
      I fear average apolitical voters get no information that would oppose the beauty-pageant popularity-contest election method. After all, they generally believe Republicans and Democrats are both bad, lying, politicians, so what does it matter which you choose? Might as well vote for the pretty one.

  3. Yes you don’t always write perfect posts. You have, indeed proven your point, but you missed many possible links.
    The most charitable interpreter (Ezra Klein) admitted that Ferguson didn’t just make a mistake (as you noted he practiced to deceive).
    And he described the article as “The worst case against the Obama administration”
    http://www.washingtonpost.com/blogs/ezra-klein/wp/2012/08/20/the-worst-case-against-the-obama-administration/
    not a bad dishonest unconvincing stupid case but the worst (which given the competition is saying a lot).

    He and many others (but not you) linked to this takedown by Matt O’Brien
    http://www.theatlantic.com/business/archive/2012/08/a-full-factcheck-of-niall-fergusons-very-bad-argument-against-obama/261306/

    The key point is that it used to be that writing Fegusonian crap was rewarded (google “Francis Fukayama”). It created a controversy. The he said she said continued until everyone was bored and all that was remembered was that a lot of she’s seemed interested in he. But now an obscure critic’s critique doesn’t stay obscure for long if it is devastating. The debate is over and all the participants agree before the (sadly few) people who were vaguely interested move on to the debate on legitimate rape or something.

### Supplied data
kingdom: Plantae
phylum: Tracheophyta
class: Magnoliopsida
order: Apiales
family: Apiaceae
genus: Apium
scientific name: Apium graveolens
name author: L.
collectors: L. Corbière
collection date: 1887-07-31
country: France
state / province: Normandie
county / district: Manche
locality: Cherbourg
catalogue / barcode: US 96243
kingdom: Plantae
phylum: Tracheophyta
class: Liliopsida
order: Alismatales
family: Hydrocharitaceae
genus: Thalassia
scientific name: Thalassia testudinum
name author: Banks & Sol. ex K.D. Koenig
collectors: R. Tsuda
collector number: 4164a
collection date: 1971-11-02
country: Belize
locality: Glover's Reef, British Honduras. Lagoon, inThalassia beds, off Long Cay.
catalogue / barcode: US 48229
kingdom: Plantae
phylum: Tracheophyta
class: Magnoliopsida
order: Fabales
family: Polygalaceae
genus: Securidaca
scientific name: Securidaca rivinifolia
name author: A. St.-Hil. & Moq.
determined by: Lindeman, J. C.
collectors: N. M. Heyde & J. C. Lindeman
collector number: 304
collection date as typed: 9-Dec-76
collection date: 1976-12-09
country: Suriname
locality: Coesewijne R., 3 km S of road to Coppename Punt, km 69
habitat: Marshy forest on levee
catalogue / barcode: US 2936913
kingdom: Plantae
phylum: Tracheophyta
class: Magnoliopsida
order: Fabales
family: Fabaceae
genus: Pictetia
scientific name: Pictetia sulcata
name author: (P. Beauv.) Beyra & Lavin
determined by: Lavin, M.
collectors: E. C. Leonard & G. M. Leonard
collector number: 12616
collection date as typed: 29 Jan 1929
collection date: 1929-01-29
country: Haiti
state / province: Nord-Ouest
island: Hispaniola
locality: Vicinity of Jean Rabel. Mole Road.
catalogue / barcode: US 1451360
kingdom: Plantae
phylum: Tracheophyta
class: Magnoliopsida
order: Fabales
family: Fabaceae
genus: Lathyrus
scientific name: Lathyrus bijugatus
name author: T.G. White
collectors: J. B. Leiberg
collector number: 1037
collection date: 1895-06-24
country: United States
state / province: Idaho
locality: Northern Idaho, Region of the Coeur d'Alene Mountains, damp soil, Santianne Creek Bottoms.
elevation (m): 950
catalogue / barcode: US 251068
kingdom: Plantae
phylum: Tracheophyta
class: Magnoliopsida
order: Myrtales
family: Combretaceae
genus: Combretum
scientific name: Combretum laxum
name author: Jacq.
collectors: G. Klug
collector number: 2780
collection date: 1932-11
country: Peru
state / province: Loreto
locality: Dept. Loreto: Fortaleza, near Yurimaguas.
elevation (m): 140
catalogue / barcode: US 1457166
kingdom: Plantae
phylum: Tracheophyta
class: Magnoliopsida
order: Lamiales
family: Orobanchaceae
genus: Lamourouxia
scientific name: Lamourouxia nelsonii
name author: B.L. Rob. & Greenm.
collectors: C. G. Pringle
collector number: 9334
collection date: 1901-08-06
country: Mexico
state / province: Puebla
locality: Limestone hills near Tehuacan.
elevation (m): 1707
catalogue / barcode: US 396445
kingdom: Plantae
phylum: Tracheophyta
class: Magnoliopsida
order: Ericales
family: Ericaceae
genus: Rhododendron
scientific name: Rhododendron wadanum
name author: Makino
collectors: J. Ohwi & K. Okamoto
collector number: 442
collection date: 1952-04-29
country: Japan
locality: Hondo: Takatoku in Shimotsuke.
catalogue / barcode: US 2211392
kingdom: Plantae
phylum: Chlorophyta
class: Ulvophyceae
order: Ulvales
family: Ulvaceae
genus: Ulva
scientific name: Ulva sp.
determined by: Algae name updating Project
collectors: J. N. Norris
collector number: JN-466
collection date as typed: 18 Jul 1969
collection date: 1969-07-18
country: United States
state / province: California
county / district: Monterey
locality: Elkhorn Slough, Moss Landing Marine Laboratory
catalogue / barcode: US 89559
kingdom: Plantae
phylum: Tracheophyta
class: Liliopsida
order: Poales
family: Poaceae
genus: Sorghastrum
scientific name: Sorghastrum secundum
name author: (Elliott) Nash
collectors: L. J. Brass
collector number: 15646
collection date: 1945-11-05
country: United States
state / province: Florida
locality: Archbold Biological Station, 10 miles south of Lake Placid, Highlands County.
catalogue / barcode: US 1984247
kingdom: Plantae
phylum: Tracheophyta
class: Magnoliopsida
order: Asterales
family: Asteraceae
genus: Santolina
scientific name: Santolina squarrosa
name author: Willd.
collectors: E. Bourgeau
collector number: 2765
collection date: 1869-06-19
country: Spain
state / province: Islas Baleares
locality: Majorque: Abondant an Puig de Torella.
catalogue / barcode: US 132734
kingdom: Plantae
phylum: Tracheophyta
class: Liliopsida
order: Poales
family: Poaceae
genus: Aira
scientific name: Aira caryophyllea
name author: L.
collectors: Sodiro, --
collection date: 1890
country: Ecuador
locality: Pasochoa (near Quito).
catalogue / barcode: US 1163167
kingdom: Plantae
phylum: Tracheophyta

### Complete the following
1. Answer these questions from the comment:
(a) What do average apolitical voters generally believe about Republicans and Democrats?
(b) How did Ezra Klein describe the article?
(c) Who wrote the takedown that Ezra Klein and many others linked to?
2. Write out the part of the comment that starts at "3. Yes you don’t" and ends at "saying a lot).", with no changes.

### Responses to the exercise
1.
(a) They believe Republicans and Democrats are both bad, lying politicians.
(b) He described it as "The worst case against the Obama administration."
(c) Matt O'Brien wrote it.

2.
3. Yes you don’t always write perfect posts. You have, indeed proven your point, but you missed many possible links.
    The most charitable interpreter (Ezra Klein) admitted that Ferguson didn’t just make a mistake (as you noted he practiced to deceive).
    And he described the article as “The worst case against the Obama administration”
    http://www.washingtonpost.com/blogs/ezra-klein/wp/2012/08/20/the-worst-case-against-the-obama-administration/
    not a bad dishonest unconvincing stupid case but the worst (which given the competition is saying a lot).